Routes and Hop Distance

For active scans, one host can find the default route and an actual list of all routers between it and a target platform. To do this, it sends one packet after another with a slightly larger TTL (time to live) value. Each time a router receives a packet, it decrements the TTL value and sends it on. If a router receives a packet with a TTL value of one, it sends a message back to the originating server stating that the TTL has expired. The server sends packets to the target host with greater and greater TTL values and collects the IP addresses of the routers sending expiration messages in-between.

Since Tenable Nessus Network Monitor is entirely passive, it cannot send or elicit packets from the routers or target computers. It can however, record the TTL value of a target machine. The TTL value is an 8-bit field, which means it can contain a value between 0 and 255. Most machines use an initial TTL value of 32, 64, 128, or 255. Since there is a maximum of 16 hops between your host and any other host on the internet, Tenable Nessus Network Monitor uses an algorithm to map any TTL to the number of hops.

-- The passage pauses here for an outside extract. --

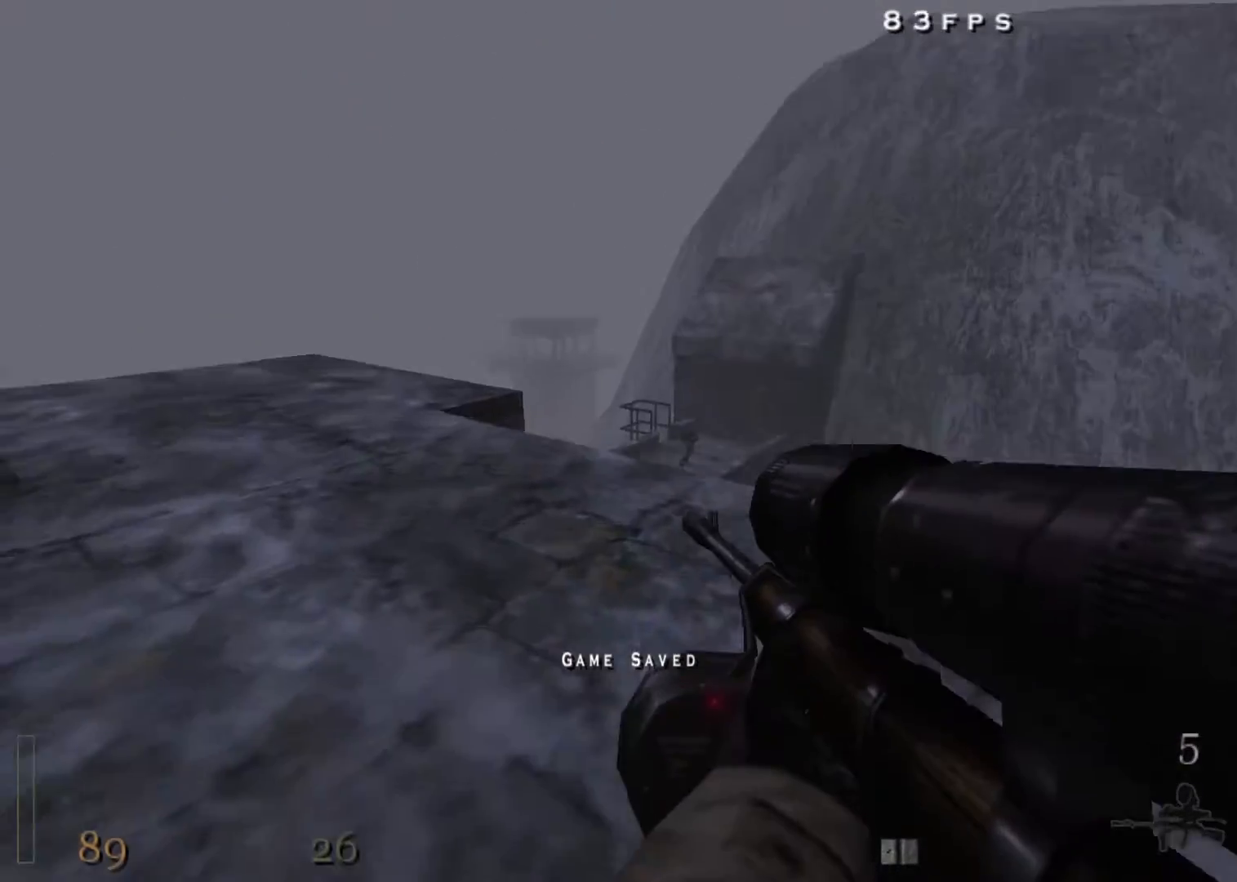
{"keys": ["a", "shift", "w"], "mouse": [], "events": [[83, "space", "up"]]}
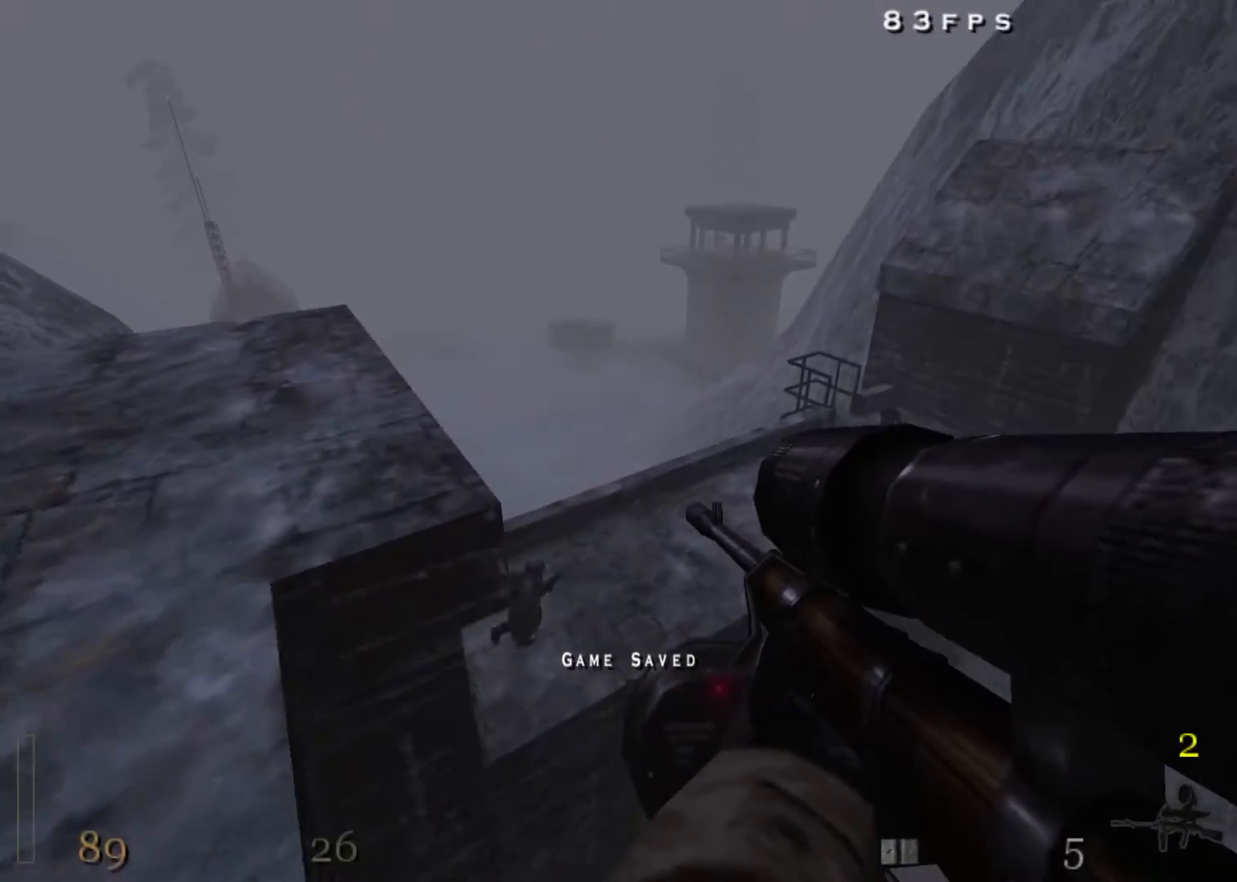
{"keys": ["d", "shift", "w"], "mouse": [], "events": [[383, "d", "down"], [483, "a", "up"]]}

For example, if Tenable Nessus Network Monitor sniffed a server sending a packet with a TTL of 126, it detects that 128 is two hops away. Tenable Nessus Network Monitor does not know the IP address of the in-between routers.

Note: Modern networks have many devices such as NAT firewalls, proxies, load balancers, intrusion prevention, routers, and VPNs that rewrite or reset the TTL value. In these cases, Tenable Nessus Network Monitor may report inconsistent hop counts.